Thursday, May 17, 2012


I live in a coastal city. To get to and from...well, just about anywhere...I have to go over a major bridge. Sitting in rush hour traffic, there is plenty of time to notice all the billboards and signs. And although I've driven over the bridge countless times, I am always struck by one sign in particular.

I suppose it's four signs, actually: one on each side of both the Northbound and the Southbound levels (one is above the other). The signs read "Desperate? Depressed? Call the Samaritans" (a suicide prevention organization and "helpline"). 

Usually, when I notice these signs, I shudder and look away. Working with potentially suicidal clients, I don't like to think in too much detail about possible scenarios - especially what I've been told about this particular bridge. However, I appreciate the fact that it would be impossible to make it onto the bridge without seeing one of these signs - at least everyone who considers this path is offered one last chance to reconsider.

I imagine there are some people on the verge of suicide who do give the world one last chance to support them. I suspect that these people are the ones who are ambivalent about death - who may not see it as a positive thing, but may not see another way out. These may be the same people that hint to other people, or even seek treatment, when they are considering suicide. However, as I was reminded in a training today, ambivalence and desperation are not always present immediately prior to suicide (for example, when someone is approaching the bridge). Instead, having made the decision to commit suicide, many people experience relief and become more cheerful. The desperation has already ended.

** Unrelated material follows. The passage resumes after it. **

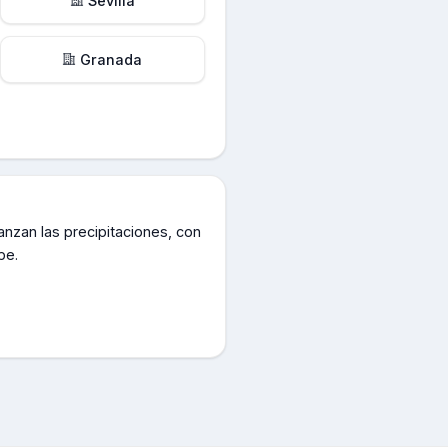
Sevilla
Granada
anzan las precipitaciones, con
pe.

When I worked with my first chronically suicidal client in outpatient therapy, my supervisor provided me with some of the best advice I've gotten on this subject. He acknowledged what I already knew - that this client ticked all the boxes for high suicide risk - while also reassuring me that I couldn't take on the responsibility of "saving" him. His life, or death, was in his hands, not mine. I could make sure that he knew help was available, and how to access it. I could work with him to build motivation to live. And I could assess frequently for risk and need of hospitalization. But I couldn't take on the sole responsibility of keeping him alive.

The second part of his advice dealt with how to assess someone who was suicidal at baseline. Given that he always had thoughts of suicide, and had a standing (lethal) plan, but denied intent, and had already been hospitalized and releases, what would tip me off if he became more acutely suicidal? A marked brightening of affect. Increased energy, improved mood, enthusiasm. Lightness.

I couldn't look for depression or desperation, which were always present. Instead, the real risk would come when and if he suddenly seemed to improve. This could be a dangerous sign that he had found a "solution" to his problems, and was feeling relief because everyone would soon be over.

Fortunately, I never had to experience that eerie mental status change with him. However, my agency's current risk assessment policies were developed after a suicide on the inpatient unit, presaged by sudden improvement in mood and program compliance. The take-home message: beware of sudden improvement in risky clients! 

How do you assess for suicide, particularly in high-risk clients?